The memory tool schema already tells the model not to save task progress,
session outcomes, or completed-work logs. In practice models still over-save
under completion bias -- writing 'deployed X on DATE' or 'rotated Y on DATE'
entries that have no durable value and crowd out genuinely useful facts.
This adds a lightweight defense-in-depth backstop: advisory hygiene checks
that run on every 'add' and surface a 'hygiene_warning' field on the
response. Three checks:
1. Session-log phrasing: regex patterns for dated completion verbs
(deployed/rotated/retired/installed/completed/shipped/resolved/fixed
followed by YYYY-MM-DD), 'views (DATE)' snapshots, and 'as of DATE'
patterns. These are strong tells for ephemeral content.
2. Size pressure: warns once projected usage crosses 75% of the limit,
so pruning advice surfaces BEFORE the hard block at 100%.
3. Near-duplicate detection: fuzzy-matches new content against existing
entries using difflib SequenceMatcher. Similarity >= 0.75 suggests
the caller should use 'replace' instead of 'add'.

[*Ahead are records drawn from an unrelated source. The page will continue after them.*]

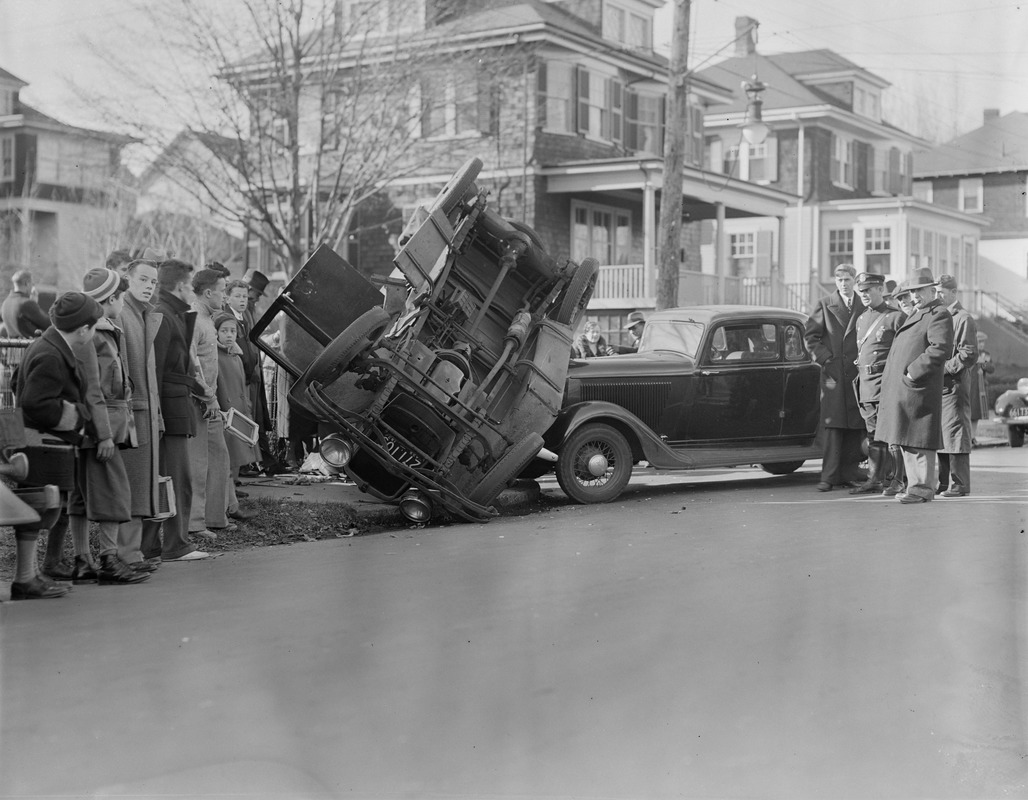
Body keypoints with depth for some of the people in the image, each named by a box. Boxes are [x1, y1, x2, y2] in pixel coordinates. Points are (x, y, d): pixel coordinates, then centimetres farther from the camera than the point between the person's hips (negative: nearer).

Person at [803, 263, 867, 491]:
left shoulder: (865, 307, 10)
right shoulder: (825, 306, 7)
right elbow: (810, 335, 5)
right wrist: (824, 358, -4)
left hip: (858, 373, 2)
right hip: (833, 374, -2)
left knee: (856, 426, 2)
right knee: (833, 426, -6)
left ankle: (849, 472, 10)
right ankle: (829, 476, -5)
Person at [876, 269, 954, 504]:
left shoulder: (939, 315, -8)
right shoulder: (915, 315, 23)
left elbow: (941, 348, -21)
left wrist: (913, 372, -21)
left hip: (918, 389, -10)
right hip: (901, 390, 10)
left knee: (919, 440, -7)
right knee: (907, 441, 13)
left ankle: (922, 489, -3)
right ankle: (916, 485, 21)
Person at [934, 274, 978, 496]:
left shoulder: (964, 319, -8)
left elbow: (970, 355, -14)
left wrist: (945, 368, -17)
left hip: (955, 386, -8)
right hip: (937, 386, 8)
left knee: (955, 434, -8)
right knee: (939, 436, 10)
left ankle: (959, 485, -4)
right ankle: (945, 482, 16)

All checks are advisory (non-blocking) -- the entry is still persisted.
Existing injection/exfil hard-blocks (_scan_memory_content) are unchanged
and take priority. The schema's existing DO-NOT-SAVE guidance is also
unchanged; this is belt-and-suspenders runtime reinforcement.
Tests: 16 new (10 direct unit tests for _check_hygiene, 6 integration
tests via MemoryStore.add). All 49 memory tests pass.